ABOUT THIS TASK: Please reproduce the final stretch of the listing below: the line that contains "بكميات كبيرة طقوس" and all lines after it, verbatim, with nothing else.

GIVEN RECORDS:
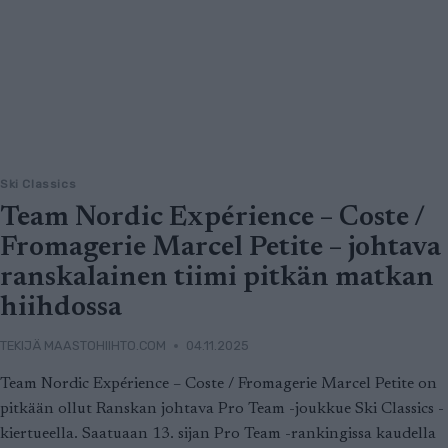
Ski Classics
Team Nordic Expérience – Coste /
Fromagerie Marcel Petite – johtava
ranskalainen tiimi pitkän matkan
hiihdossa
TEKIJÄ
MAASTOHIIHTO.COM
04.11.2025
Team Nordic Expérience – Coste / Fromagerie Marcel Petite on
pitkään ollut Ranskan johtava Pro Team -joukkue Ski Classics -
kiertueella. Saatuaan 13. sijan Pro Team -rankingissa kaudella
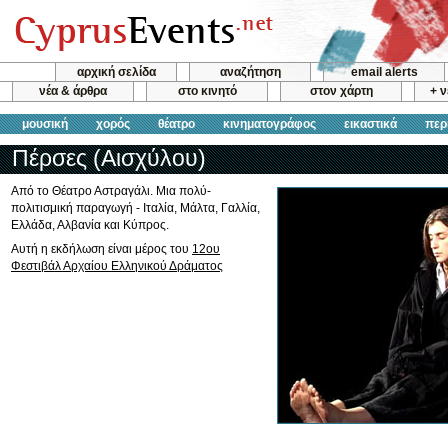
αρχική σελίδα
αναζήτηση
email alerts
νέα & άρθρα
στο κινητό
στον χάρτη
+ 
μουσική
χορός
θέατρο
κινηματογράφος
εικαστικά
περ
Πέρσες (Αισχύλου)
Από το Θέατρο Αστραγάλι. Μια πολύ-
πολιτισμική παραγωγή - Ιταλία, Μάλτα, Γαλλία,
Ελλάδα, Αλβανία και Κύπρος.
Αυτή η εκδήλωση είναι μέρος του
12ου
Φεστιβάλ Αρχαίου Ελληνικού Δράματος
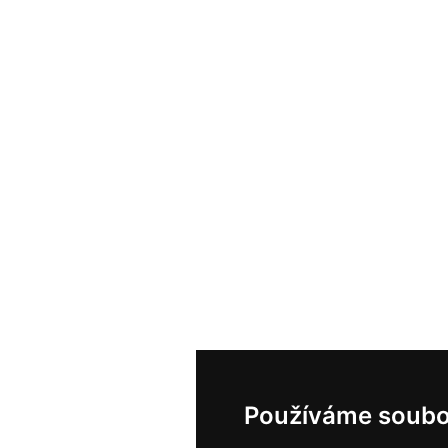
Používáme soubo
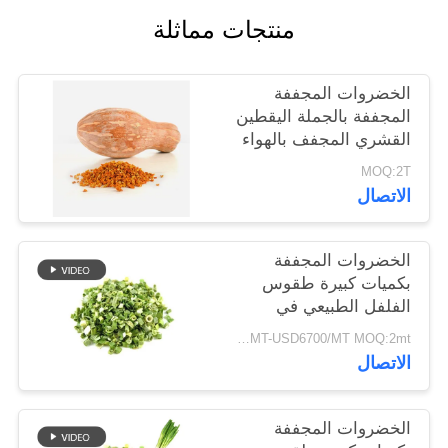
خريطة
منتجات مماثلة
الموقع
الخضروات المجففة
سياسة
المجففة بالجملة اليقطين
القشري المجفف بالهواء
الخصوصية
MOQ:2T
الاتصال
الخضروات المجففة
بكميات كبيرة طقوس
الفلفل الطبيعي في
8x8mm 5x5mm 3x3mm
USD5500/MT-USD6700/MT MOQ:2mt
الأحجام لا المواد
الاتصال
المضافة المورد
الخضروات المجففة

TASK ANSWER:
بكميات كبيرة طقوس
الفلفل الطبيعي في
8x8mm 5x5mm 3x3mm
USD5500/MT-USD6700/MT MOQ:2mt
الأحجام لا المواد
الاتصال
المضافة المورد
الخضروات المجففة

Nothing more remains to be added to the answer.